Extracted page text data
------------------------------------------------------------------------

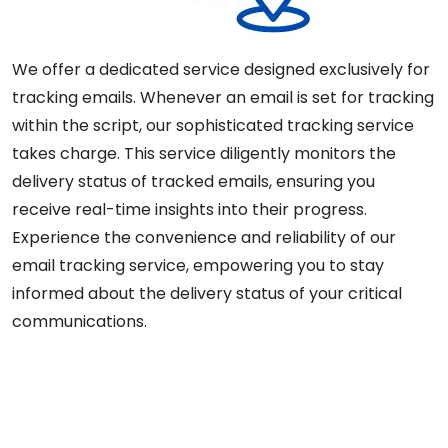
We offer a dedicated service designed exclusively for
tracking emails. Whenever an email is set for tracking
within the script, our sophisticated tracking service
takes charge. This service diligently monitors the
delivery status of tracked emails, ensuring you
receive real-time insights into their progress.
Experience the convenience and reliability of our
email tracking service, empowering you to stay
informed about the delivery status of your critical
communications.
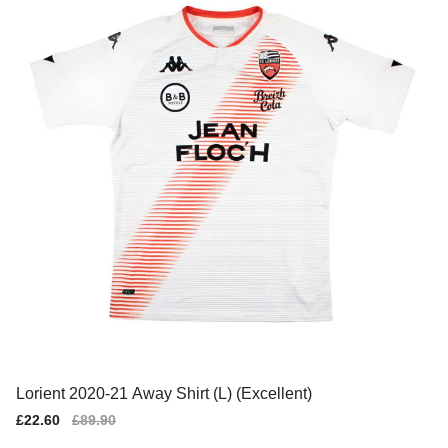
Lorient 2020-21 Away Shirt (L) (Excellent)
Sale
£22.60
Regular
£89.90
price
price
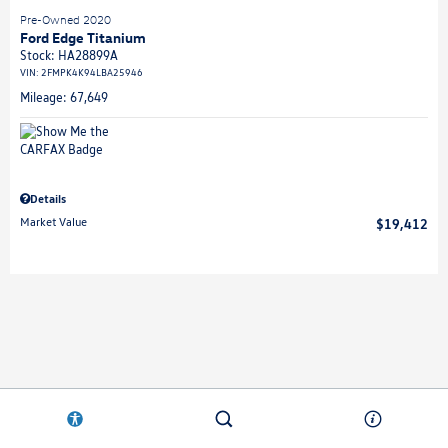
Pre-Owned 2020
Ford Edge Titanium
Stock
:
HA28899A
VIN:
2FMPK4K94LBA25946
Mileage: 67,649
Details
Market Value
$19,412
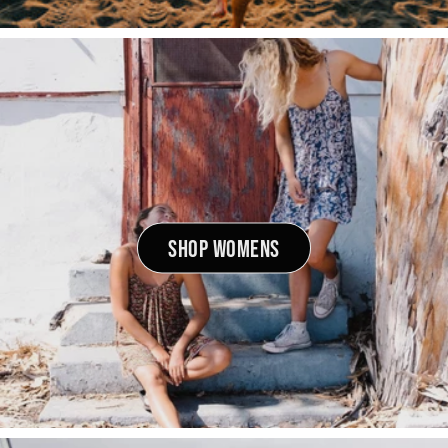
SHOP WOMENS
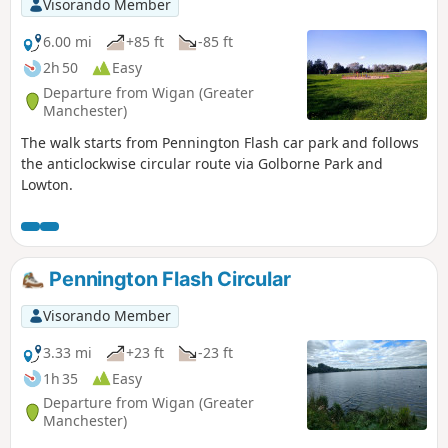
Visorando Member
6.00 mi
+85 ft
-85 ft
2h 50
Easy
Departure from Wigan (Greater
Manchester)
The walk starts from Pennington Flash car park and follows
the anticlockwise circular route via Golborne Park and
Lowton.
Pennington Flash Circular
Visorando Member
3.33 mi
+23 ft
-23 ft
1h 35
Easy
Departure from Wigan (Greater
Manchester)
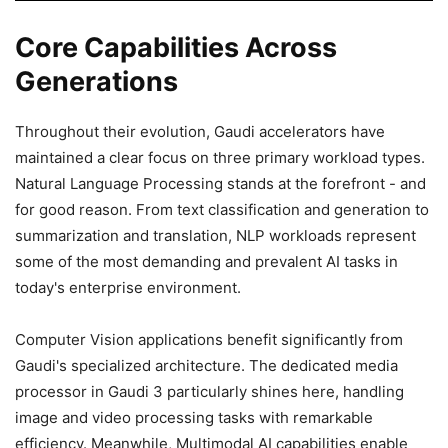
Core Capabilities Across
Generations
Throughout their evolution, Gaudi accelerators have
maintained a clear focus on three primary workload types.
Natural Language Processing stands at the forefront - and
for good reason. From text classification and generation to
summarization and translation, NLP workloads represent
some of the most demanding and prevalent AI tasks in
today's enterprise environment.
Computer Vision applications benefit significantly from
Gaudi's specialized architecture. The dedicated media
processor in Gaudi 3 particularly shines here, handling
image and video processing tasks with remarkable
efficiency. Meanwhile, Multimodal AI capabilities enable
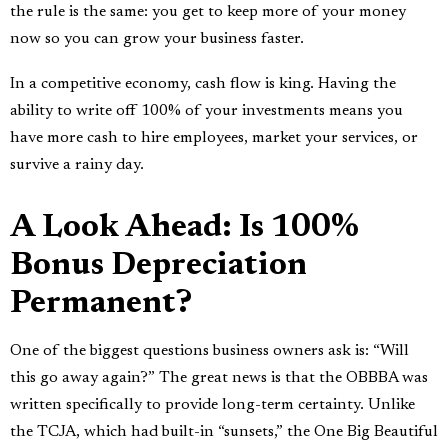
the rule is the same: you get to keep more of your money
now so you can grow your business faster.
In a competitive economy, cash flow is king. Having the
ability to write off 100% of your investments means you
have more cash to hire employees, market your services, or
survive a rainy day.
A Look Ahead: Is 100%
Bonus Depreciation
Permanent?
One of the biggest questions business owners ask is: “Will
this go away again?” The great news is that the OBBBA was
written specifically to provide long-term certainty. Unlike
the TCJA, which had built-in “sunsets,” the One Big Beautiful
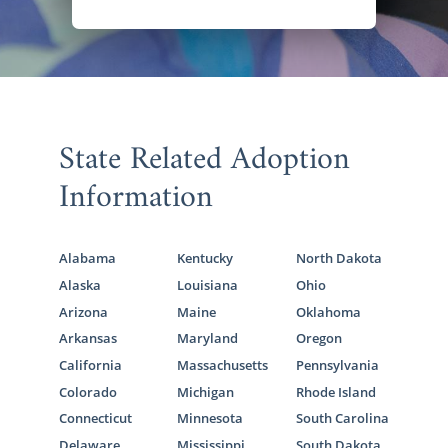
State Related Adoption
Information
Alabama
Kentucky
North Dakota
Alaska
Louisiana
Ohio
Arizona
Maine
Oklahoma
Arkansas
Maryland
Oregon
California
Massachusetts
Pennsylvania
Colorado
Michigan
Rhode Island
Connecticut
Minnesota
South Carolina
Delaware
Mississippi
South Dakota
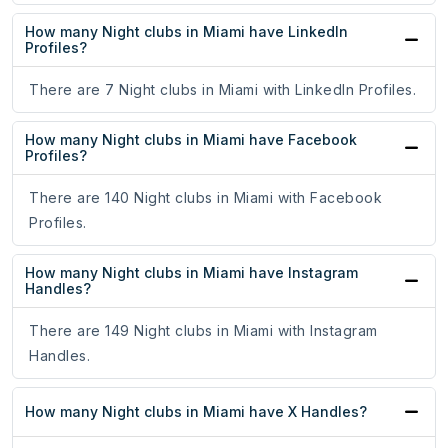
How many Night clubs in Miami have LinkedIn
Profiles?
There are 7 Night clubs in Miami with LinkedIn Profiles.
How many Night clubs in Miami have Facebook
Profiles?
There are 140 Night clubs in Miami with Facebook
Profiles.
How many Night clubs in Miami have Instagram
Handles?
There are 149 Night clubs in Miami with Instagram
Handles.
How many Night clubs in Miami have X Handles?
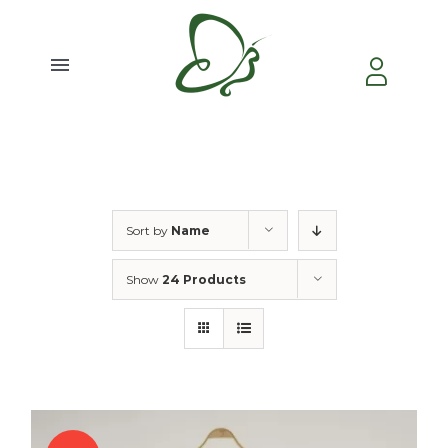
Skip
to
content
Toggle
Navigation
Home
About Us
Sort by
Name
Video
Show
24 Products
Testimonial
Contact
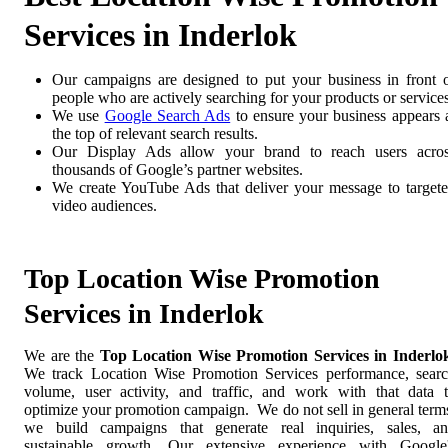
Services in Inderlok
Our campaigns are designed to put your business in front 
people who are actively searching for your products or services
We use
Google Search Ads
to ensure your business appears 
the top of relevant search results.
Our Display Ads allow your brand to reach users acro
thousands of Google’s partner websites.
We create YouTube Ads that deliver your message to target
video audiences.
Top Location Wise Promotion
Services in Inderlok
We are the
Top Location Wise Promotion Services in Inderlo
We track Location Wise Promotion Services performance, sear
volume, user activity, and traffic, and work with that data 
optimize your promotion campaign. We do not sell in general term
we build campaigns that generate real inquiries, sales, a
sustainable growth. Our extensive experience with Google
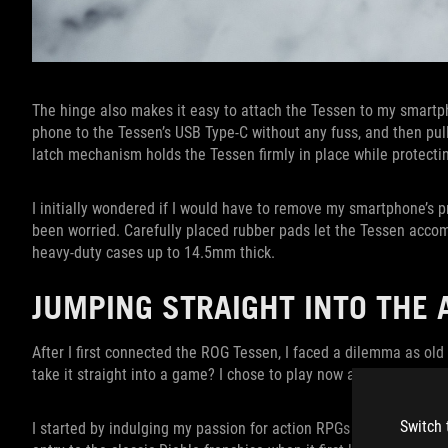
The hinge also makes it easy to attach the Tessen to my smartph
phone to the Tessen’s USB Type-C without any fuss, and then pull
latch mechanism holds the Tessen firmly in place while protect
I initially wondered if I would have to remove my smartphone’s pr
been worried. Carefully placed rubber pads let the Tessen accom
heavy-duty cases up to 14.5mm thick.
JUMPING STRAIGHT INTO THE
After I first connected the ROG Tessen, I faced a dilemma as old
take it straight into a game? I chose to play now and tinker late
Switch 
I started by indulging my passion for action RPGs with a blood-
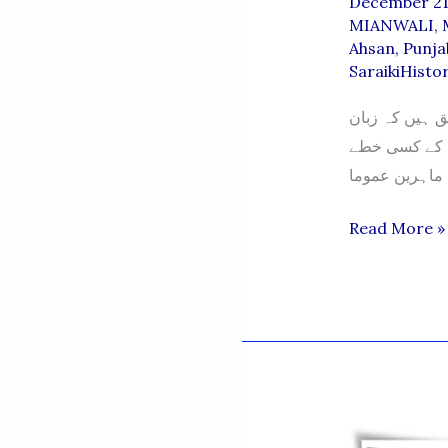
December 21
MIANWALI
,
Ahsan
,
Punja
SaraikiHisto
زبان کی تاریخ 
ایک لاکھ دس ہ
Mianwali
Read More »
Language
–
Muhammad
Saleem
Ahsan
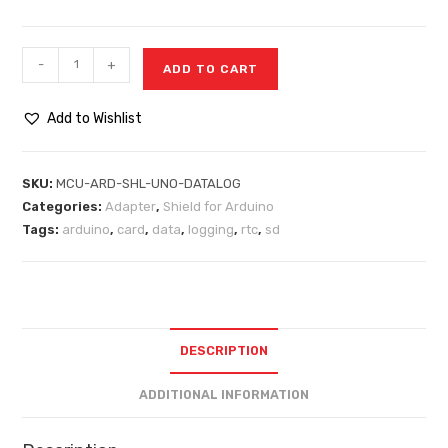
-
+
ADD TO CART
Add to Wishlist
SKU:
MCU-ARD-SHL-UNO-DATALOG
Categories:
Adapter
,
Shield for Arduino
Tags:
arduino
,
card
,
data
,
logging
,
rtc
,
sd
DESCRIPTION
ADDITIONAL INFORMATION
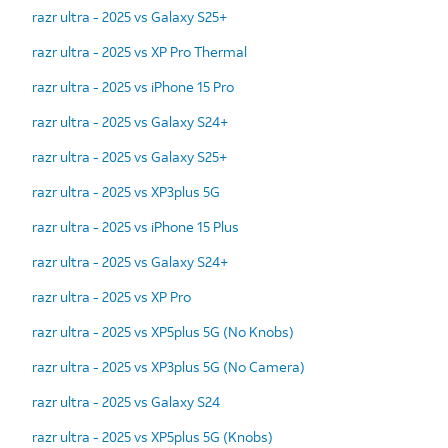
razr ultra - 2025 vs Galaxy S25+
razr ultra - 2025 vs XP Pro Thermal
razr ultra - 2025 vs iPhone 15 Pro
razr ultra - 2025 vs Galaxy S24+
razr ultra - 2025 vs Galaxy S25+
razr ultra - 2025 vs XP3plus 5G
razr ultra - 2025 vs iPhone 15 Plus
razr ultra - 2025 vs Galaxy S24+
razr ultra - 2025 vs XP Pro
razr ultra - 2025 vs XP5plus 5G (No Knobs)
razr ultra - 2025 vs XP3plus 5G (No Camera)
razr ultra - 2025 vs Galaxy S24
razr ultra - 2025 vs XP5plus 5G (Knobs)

------------------------------------------------------------------------

**Exercise instructions**
Across the preceding records, count the lines with the word "Knobs" in them and give that figure alone.

**Final answer**
2